In the entries below, find every line with the string "access" and copy it.
Raw data: Begin
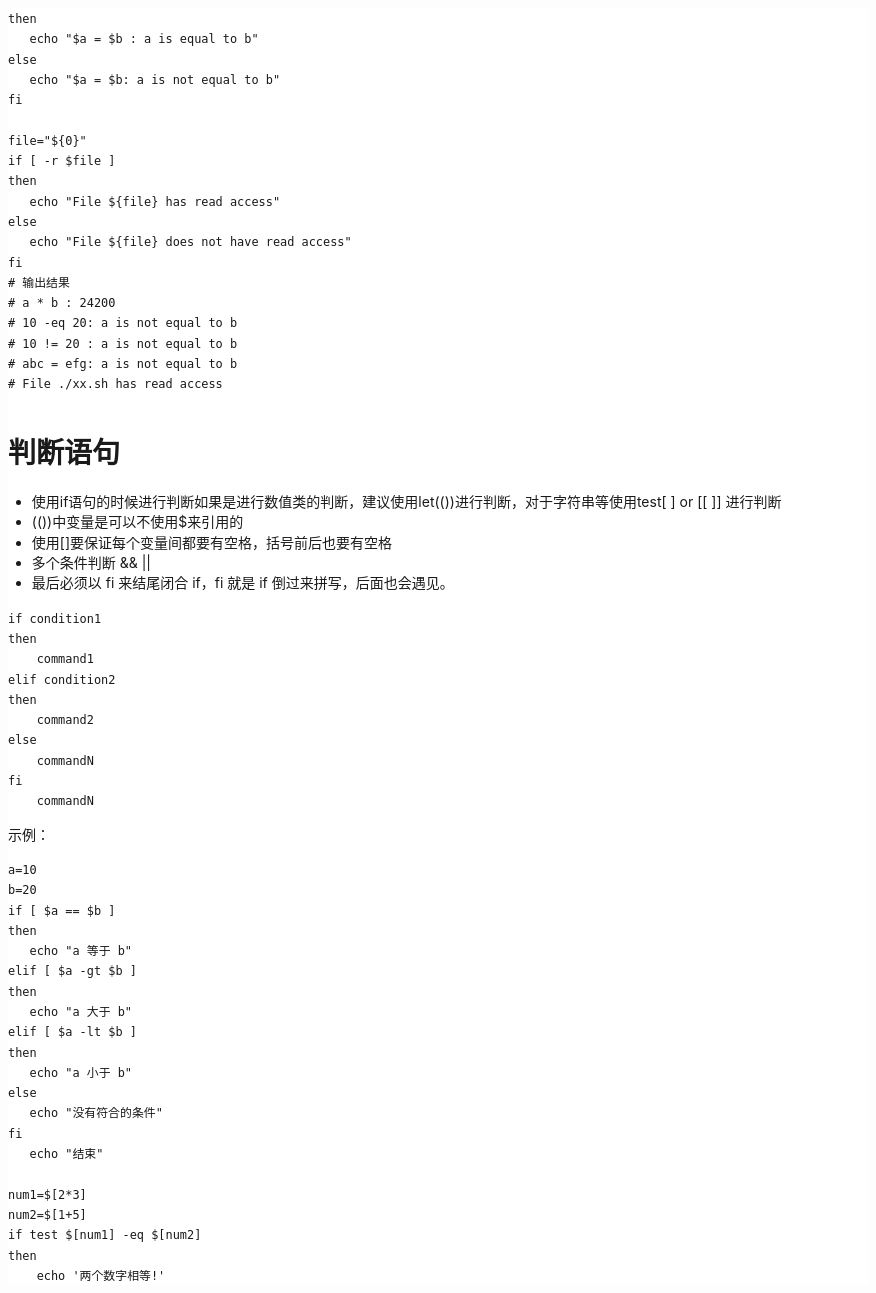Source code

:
 ```
then
   echo "$a = $b : a is equal to b"
else
   echo "$a = $b: a is not equal to b"
fi

file="${0}"
if [ -r $file ]
then
   echo "File ${file} has read access"
else
   echo "File ${file} does not have read access"
fi
# 输出结果
# a * b : 24200
# 10 -eq 20: a is not equal to b
# 10 != 20 : a is not equal to b
# abc = efg: a is not equal to b
# File ./xx.sh has read access
```

# 判断语句
* 使用if语句的时候进行判断如果是进行数值类的判断，建议使用let(())进行判断，对于字符串等使用test[ ] or [[ ]] 进行判断
* (())中变量是可以不使用$来引用的
* 使用[]要保证每个变量间都要有空格，括号前后也要有空格
* 多个条件判断 && ||
* 最后必须以 fi 来结尾闭合 if，fi 就是 if 倒过来拼写，后面也会遇见。

```
if condition1
then
    command1
elif condition2 
then 
    command2
else
    commandN
fi
    commandN
```
示例：
```
a=10
b=20
if [ $a == $b ]
then
   echo "a 等于 b"
elif [ $a -gt $b ]
then
   echo "a 大于 b"
elif [ $a -lt $b ]
then
   echo "a 小于 b"
else
   echo "没有符合的条件"
fi
   echo "结束"

num1=$[2*3]
num2=$[1+5]
if test $[num1] -eq $[num2]
then
    echo '两个数字相等!'
```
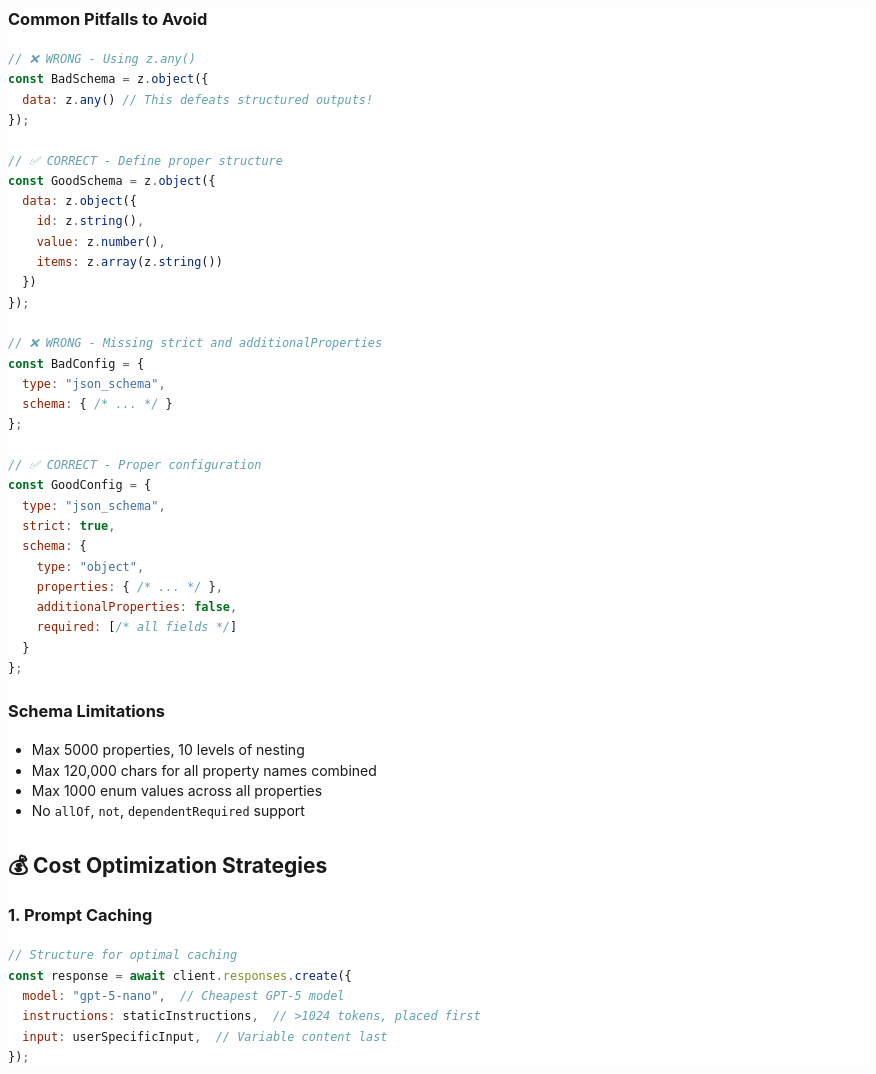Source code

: ### Common Pitfalls to Avoid
```javascript
// ❌ WRONG - Using z.any()
const BadSchema = z.object({
  data: z.any() // This defeats structured outputs!
});

// ✅ CORRECT - Define proper structure
const GoodSchema = z.object({
  data: z.object({
    id: z.string(),
    value: z.number(),
    items: z.array(z.string())
  })
});

// ❌ WRONG - Missing strict and additionalProperties
const BadConfig = {
  type: "json_schema",
  schema: { /* ... */ }
};

// ✅ CORRECT - Proper configuration
const GoodConfig = {
  type: "json_schema",
  strict: true,
  schema: {
    type: "object",
    properties: { /* ... */ },
    additionalProperties: false,
    required: [/* all fields */]
  }
};
```

### Schema Limitations
- Max 5000 properties, 10 levels of nesting
- Max 120,000 chars for all property names combined
- Max 1000 enum values across all properties
- No `allOf`, `not`, `dependentRequired` support

## 💰 Cost Optimization Strategies

### 1. Prompt Caching
```javascript
// Structure for optimal caching
const response = await client.responses.create({
  model: "gpt-5-nano",  // Cheapest GPT-5 model
  instructions: staticInstructions,  // >1024 tokens, placed first
  input: userSpecificInput,  // Variable content last
});
```
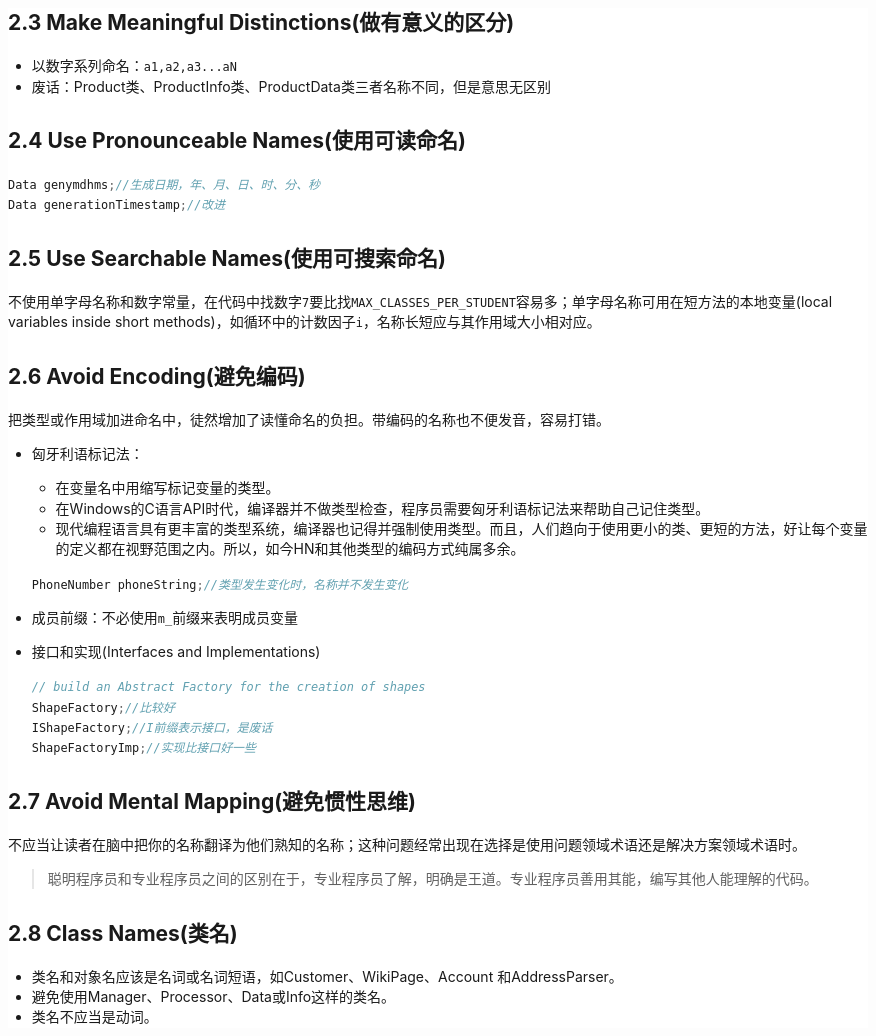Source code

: ## 2.3 Make Meaningful Distinctions(做有意义的区分)

* 以数字系列命名：`a1,a2,a3...aN`
* 废话：Product类、ProductInfo类、ProductData类三者名称不同，但是意思无区别

## 2.4 Use Pronounceable Names(使用可读命名)

```c
Data genymdhms;//生成日期，年、月、日、时、分、秒
Data generationTimestamp;//改进
```

## 2.5 Use Searchable Names(使用可搜索命名)

不使用单字母名称和数字常量，在代码中找数字`7`要比找`MAX_CLASSES_PER_STUDENT`容易多；单字母名称可用在短方法的本地变量(local variables inside short methods)，如循环中的计数因子`i`，名称长短应与其作用域大小相对应。

## 2.6 Avoid Encoding(避免编码)

把类型或作用域加进命名中，徒然增加了读懂命名的负担。带编码的名称也不便发音，容易打错。

* 匈牙利语标记法：

  * 在变量名中用缩写标记变量的类型。
  * 在Windows的C语言API时代，编译器并不做类型检查，程序员需要匈牙利语标记法来帮助自己记住类型。
  * 现代编程语言具有更丰富的类型系统，编译器也记得并强制使用类型。而且，人们趋向于使用更小的类、更短的方法，好让每个变量的定义都在视野范围之内。所以，如今HN和其他类型的编码方式纯属多余。

  ```c
  PhoneNumber phoneString;//类型发生变化时，名称并不发生变化
  ```

* 成员前缀：不必使用`m_`前缀来表明成员变量

* 接口和实现(Interfaces and Implementations)

  ```c++
  // build an Abstract Factory for the creation of shapes
  ShapeFactory;//比较好
  IShapeFactory;//I前缀表示接口，是废话
  ShapeFactoryImp;//实现比接口好一些
  ```

## 2.7 Avoid Mental Mapping(避免惯性思维)

不应当让读者在脑中把你的名称翻译为他们熟知的名称；这种问题经常出现在选择是使用问题领域术语还是解决方案领域术语时。

> 聪明程序员和专业程序员之间的区别在于，专业程序员了解，明确是王道。专业程序员善用其能，编写其他人能理解的代码。

## 2.8 Class Names(类名)

* 类名和对象名应该是名词或名词短语，如Customer、WikiPage、Account 和AddressParser。
* 避免使用Manager、Processor、Data或Info这样的类名。
* 类名不应当是动词。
Raw data: End
_Exercise answer_
   echo "File ${file} has read access"
   echo "File ${file} does not have read access"
# File ./xx.sh has read access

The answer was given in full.